Segment Open

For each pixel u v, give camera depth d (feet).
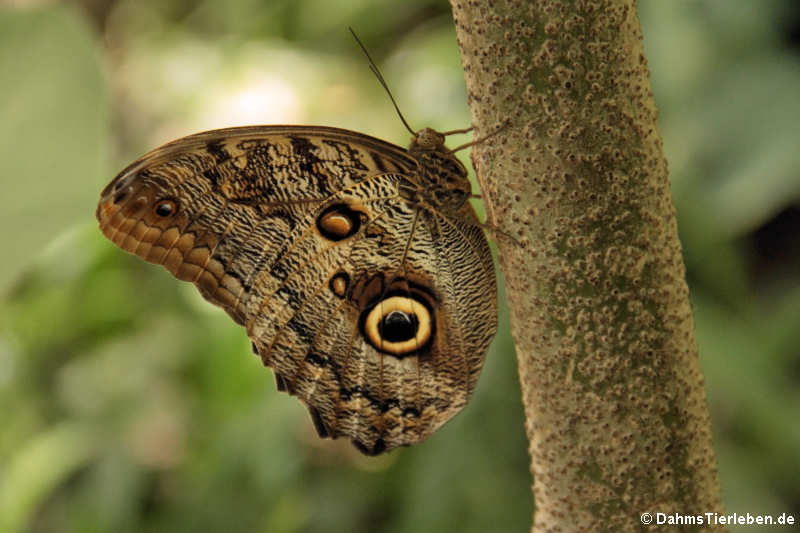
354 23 5.55
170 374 4.78
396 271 3.25
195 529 4.17
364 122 4.85
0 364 5.06
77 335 5.19
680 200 3.86
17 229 2.96
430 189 3.23
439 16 5.43
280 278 3.25
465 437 3.81
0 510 4.53
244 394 4.34
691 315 3.06
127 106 5.77
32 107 2.96
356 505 4.17
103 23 6.70
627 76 3.02
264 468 4.05
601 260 3.04
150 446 4.59
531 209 3.04
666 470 3.05
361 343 3.27
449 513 3.80
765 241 4.34
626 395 3.05
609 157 3.03
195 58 5.81
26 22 2.96
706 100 3.98
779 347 3.82
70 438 4.72
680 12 4.09
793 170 3.81
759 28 3.99
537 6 3.01
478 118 3.05
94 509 4.47
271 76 5.44
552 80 3.02
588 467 3.06
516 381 3.78
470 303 3.25
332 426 3.28
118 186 3.19
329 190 3.24
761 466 3.78
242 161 3.22
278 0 5.92
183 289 4.88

Segment Closed

### Task requirements:
All lines from the one containing "150 446 4.59" to the last line above should be reproduced exactly, and no other lines should be given.

### Result for this exercise:
150 446 4.59
531 209 3.04
666 470 3.05
361 343 3.27
449 513 3.80
765 241 4.34
626 395 3.05
609 157 3.03
195 58 5.81
26 22 2.96
706 100 3.98
779 347 3.82
70 438 4.72
680 12 4.09
793 170 3.81
759 28 3.99
537 6 3.01
478 118 3.05
94 509 4.47
271 76 5.44
552 80 3.02
588 467 3.06
516 381 3.78
470 303 3.25
332 426 3.28
118 186 3.19
329 190 3.24
761 466 3.78
242 161 3.22
278 0 5.92
183 289 4.88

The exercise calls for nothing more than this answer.